You Don't Have a Drinking Problem. You Have an Aliveness Problem.

I've watched this pattern play out over and over, in my own life and in the lives of hundreds of women I've worked with. We look for ourselves everywhere except where we actually are.
If it's not a man, it's a martini. If it's not a martini, it's a MasterCard. If it's not a MasterCard, it's a muffin.
It's an insatiable tank that will never fill.
Here's what's actually happening: you're drowning. You're managing the job, the kids, the aging parents, the partner who doesn't see how much you're carrying. Your body is changing in ways no one prepared you for. You're not sleeping. You're constantly anxious.
And wine is the only thing that makes you feel like you can finally exhale.
It's not about the alcohol. It's about the moment when everything stops demanding something from you.
Except you're not really being. You're numbing. And you know it.
Here's what no one tells you: you don't have a drinking problem. You have an aliveness problem.
Wine has become your way of accessing parts of yourself you're not allowed to be when you're sober. The fun version. The relaxed version. The version who doesn't give a damn what anyone thinks.
And wine also has a way of denying access to parts of yourself that don't feel safe to feel. The grief you've been carrying for years. The rage at how small your life has become. The loneliness even when you're surrounded by people.
Somewhere along the way, wine became both the key and the lock.
Wine isn't random. It's serving a specific function. For most women, it's doing one or more of these five things.
Permission. Wine lets you be the version who doesn't care what anyone thinks. Without it, you feel like you have to stay on for everyone else.
Escape. Wine helps you not feel the anxiety, the overwhelm, the grief, the rage. Without it, you'd have to actually feel everything you've been avoiding.
Connection. Wine helps you feel close to your partner. Vulnerable with friends. Intimate in ways you can't access sober.
Aliveness. Wine wakes you up in a body that's gone numb. Without it, you feel dead inside.
Tolerance. Wine helps you tolerate what you actually hate.
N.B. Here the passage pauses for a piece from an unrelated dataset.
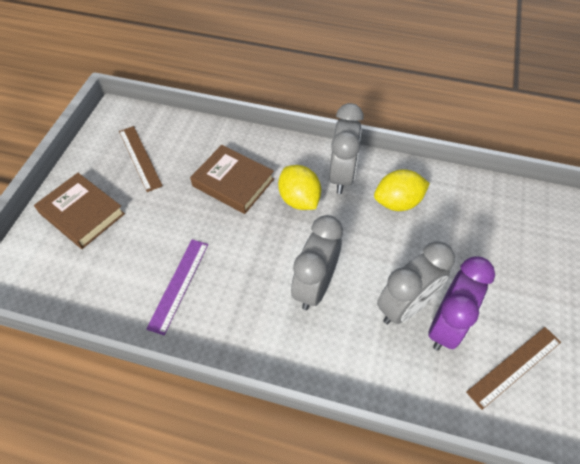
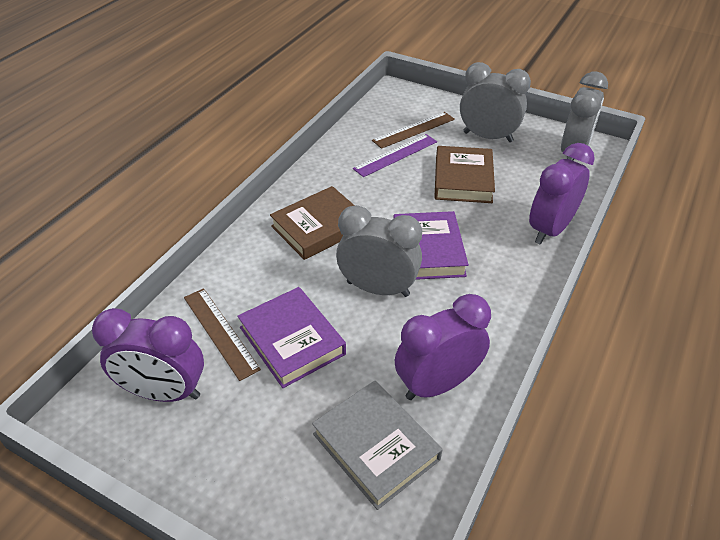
grey book: 0 -> 1
purple book: 0 -> 2
purple clock: 1 -> 3
yellow lemon: 2 -> 0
The marriage that's gone cold. The job that's slowly killing you. The life that doesn't fit anymore.
Most women have more than one.
Until you know what wine is doing for you, you can't stop drinking it. Because you're not just giving up alcohol. You're giving up permission. Relief. Connection. Aliveness.
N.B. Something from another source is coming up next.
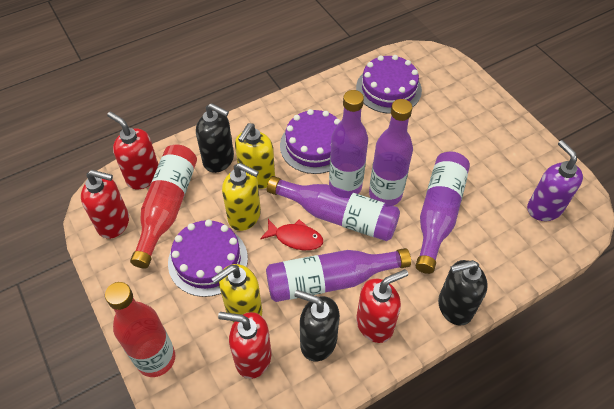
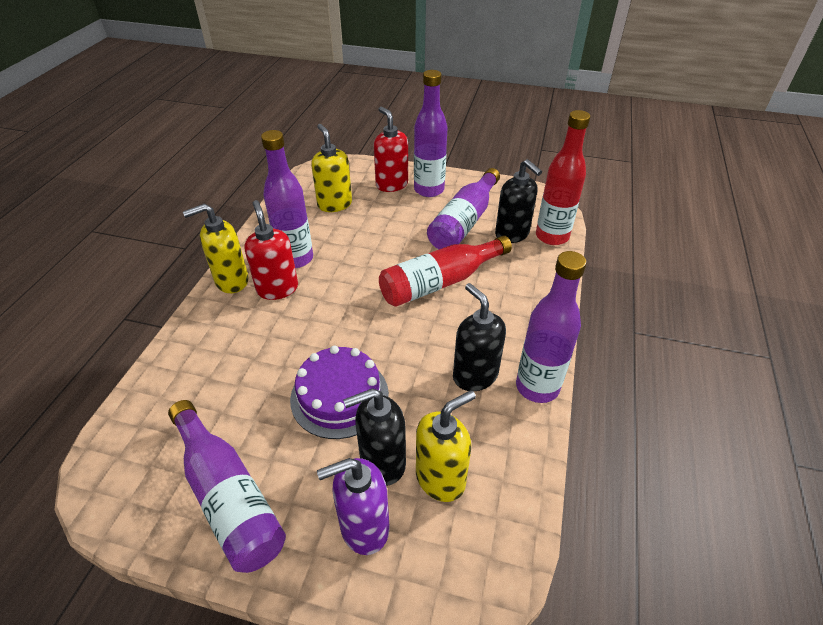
purple cake: 3 -> 1
red fish: 1 -> 0
red soap dispenser: 4 -> 2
No wonder you keep pouring a glass.
This is why willpower doesn't work. Your conscious mind says I don't want to drink. But your body says I need this — and your body is right. You do need something. You just don't need wine.
When I talk about aliveness, I'm talking about something most women at midlife have completely lost. Your life force. Your passion. Your curiosity. Your full engagement with being alive.
Think about a time when you felt completely turned on by life. Not sexually, but alive. When you wanted to devour a book, create something, dance in your kitchen, stay up talking for hours.
Most women at midlife have lost that entirely. Wine becomes a cheap substitute for it. Wine promises you that feeling. It delivers numbness instead.
Real aliveness is what presence gives you back.
This isn't about deprivation. It's about getting yourself back.
The wild, alive, turned-on version of you that wine promised but could never deliver. She's still here. She's just been waiting for you to tune in.